■ **Exercise**
Reproduce, word for word, every line of text in the entries below, leaving the pictures out of your answer.

[The data — start]

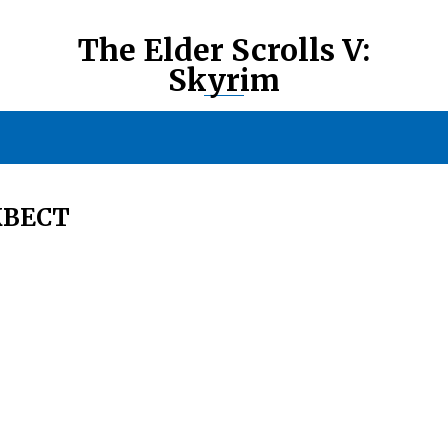
The Elder Scrolls V:
Skyrim
КВЕСТ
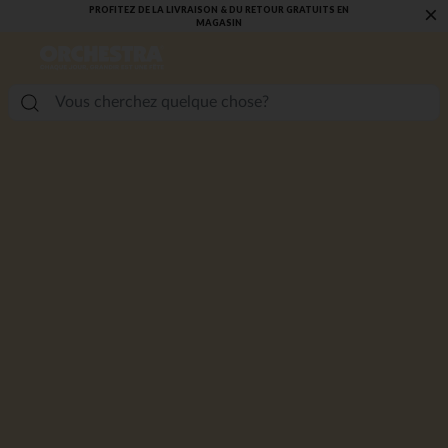
 EN
VOUS ALLEZ ADORER LA RENTRÉE ! DÉCOUVREZ LA NOUVELLE
×
COLLECTION !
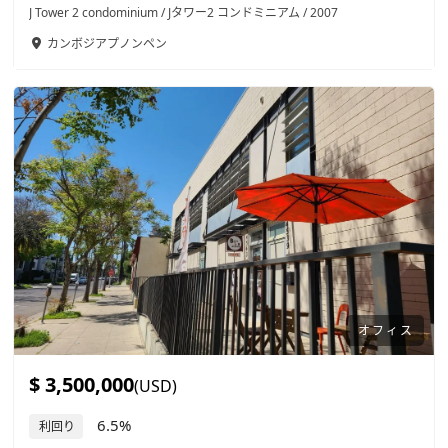
J Tower 2 condominium / Jタワー2 コンドミニアム / 2007
カンボジア
プノンペン
オフィス
$ 3,500,000
(USD)
6.5%
利回り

[The data — finish]

■ **Solution to this exercise**
The Elder Scrolls V:
Skyrim
КВЕСТ
 EN
VOUS ALLEZ ADORER LA RENTRÉE ! DÉCOUVREZ LA NOUVELLE
×
COLLECTION !
J Tower 2 condominium / Jタワー2 コンドミニアム / 2007
カンボジア
プノンペン
オフィス
$ 3,500,000
(USD)
6.5%
利回り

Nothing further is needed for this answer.